Automating the application build, package and deployment is essential for success and this is precisely what DevOps is all about. In classic CM terminology, status accounting is the function that tracks a configuration item (CI) throughout its lifecycle and this would absolutely include retiring (uninstalling) any assets determined to be no-longer needed.
Apparently, Knight Capital lacked the necessary procedures to accurately track changes and deploy their code. According to the Bloomberg report, Knight did not know exactly what code had been deployed to their production servers and, most importantly, how to retire assets that were no longer being utilized.
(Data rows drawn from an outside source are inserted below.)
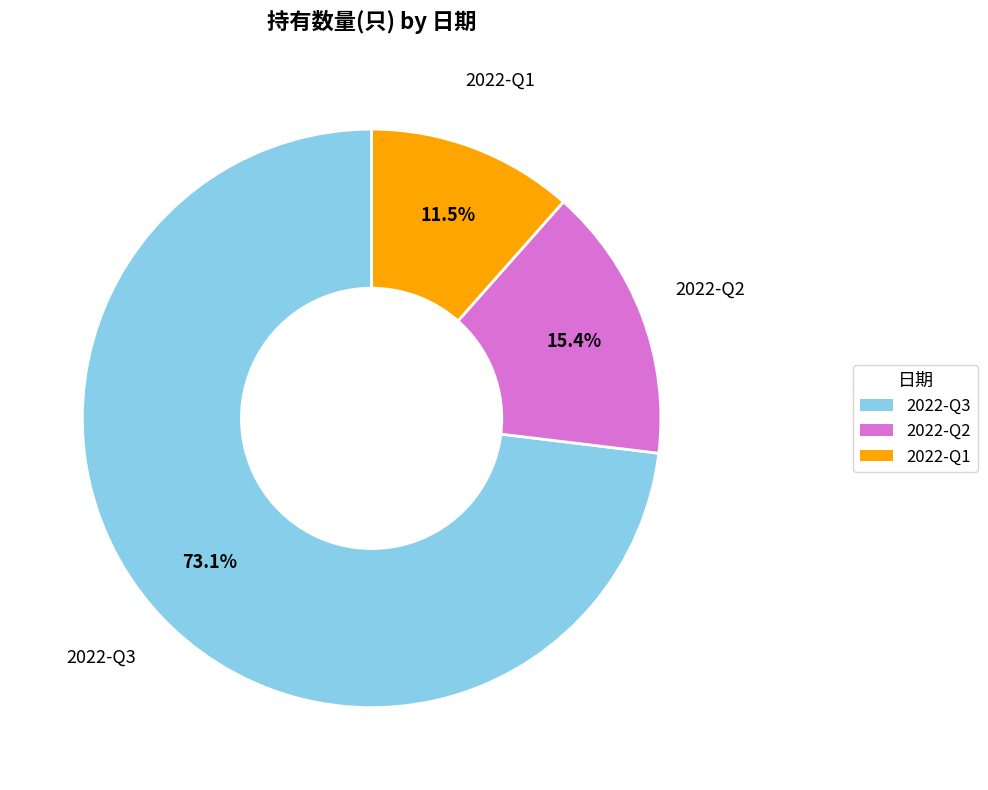

To the nearest percent, what percentage of the pie is 2022-Q2?

15%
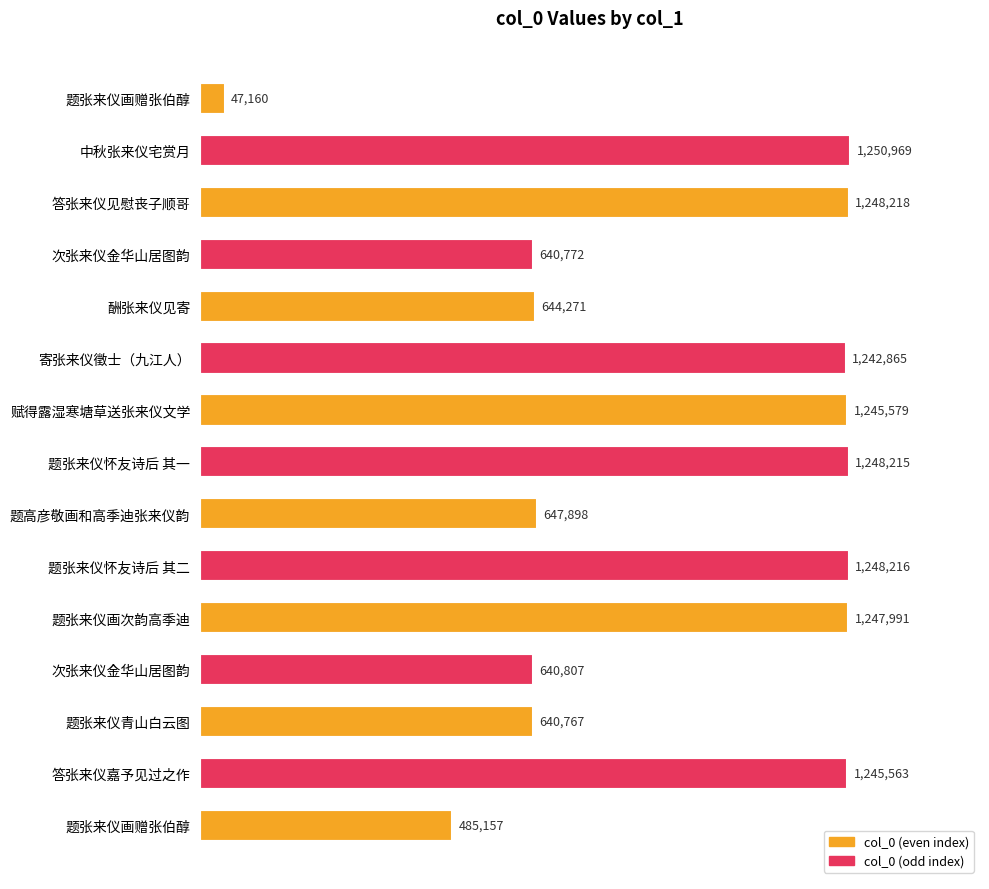

Which category has the highest value across all series?

中秋张来仪宅赏月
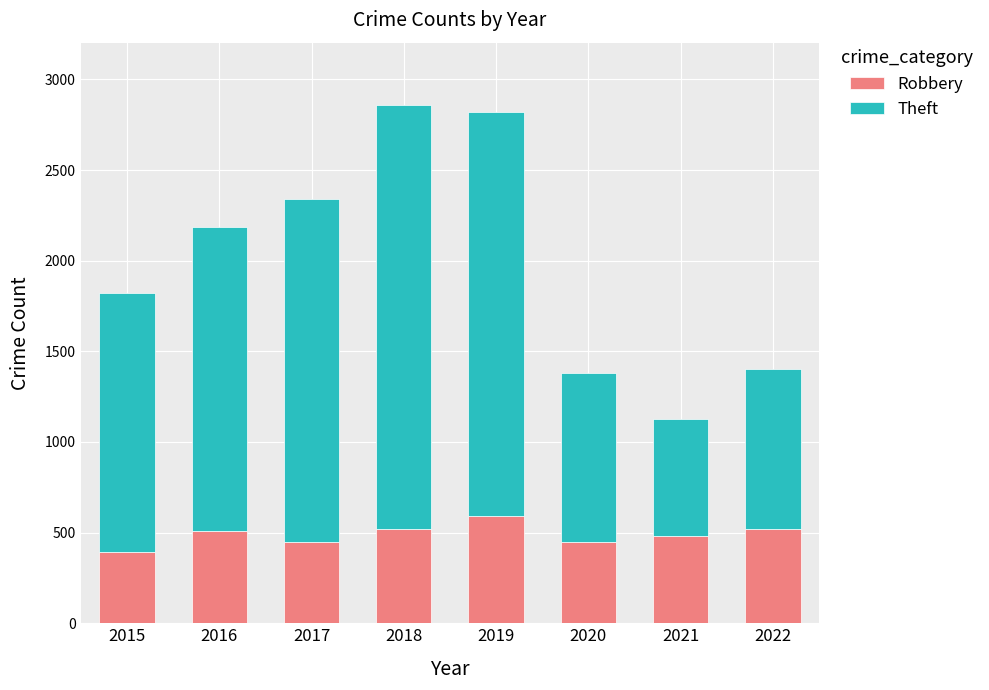

What is the difference between the maximum and second lowest values in the Robbery series?

145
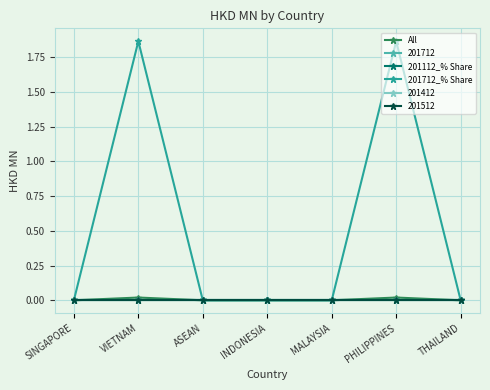

How many interior local peaks does the All series have?

2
Now before anyone starts to feel too smug, let’s consider the fact that most of the financial services firms on Wall Street lack the basic configuration management procedures to ensure that this same problem cannot occur on their servers. Financial services firms are not the only companies lacking CM Best Practices. I have also seen medical firms (including those rsponsible for surgical operating room equipment), government agencies and many other companies with mission critical systems that lack these basic competencies.
It’s time for IT controls to be implemented on all computer systems that matter. This just makes sense and obviously improves productivity and quality. Not to mention the savings benefit – proper CM controls can prevent many types of errors which, though easily overlooked, can cause millions of dollars of losses in just minutes!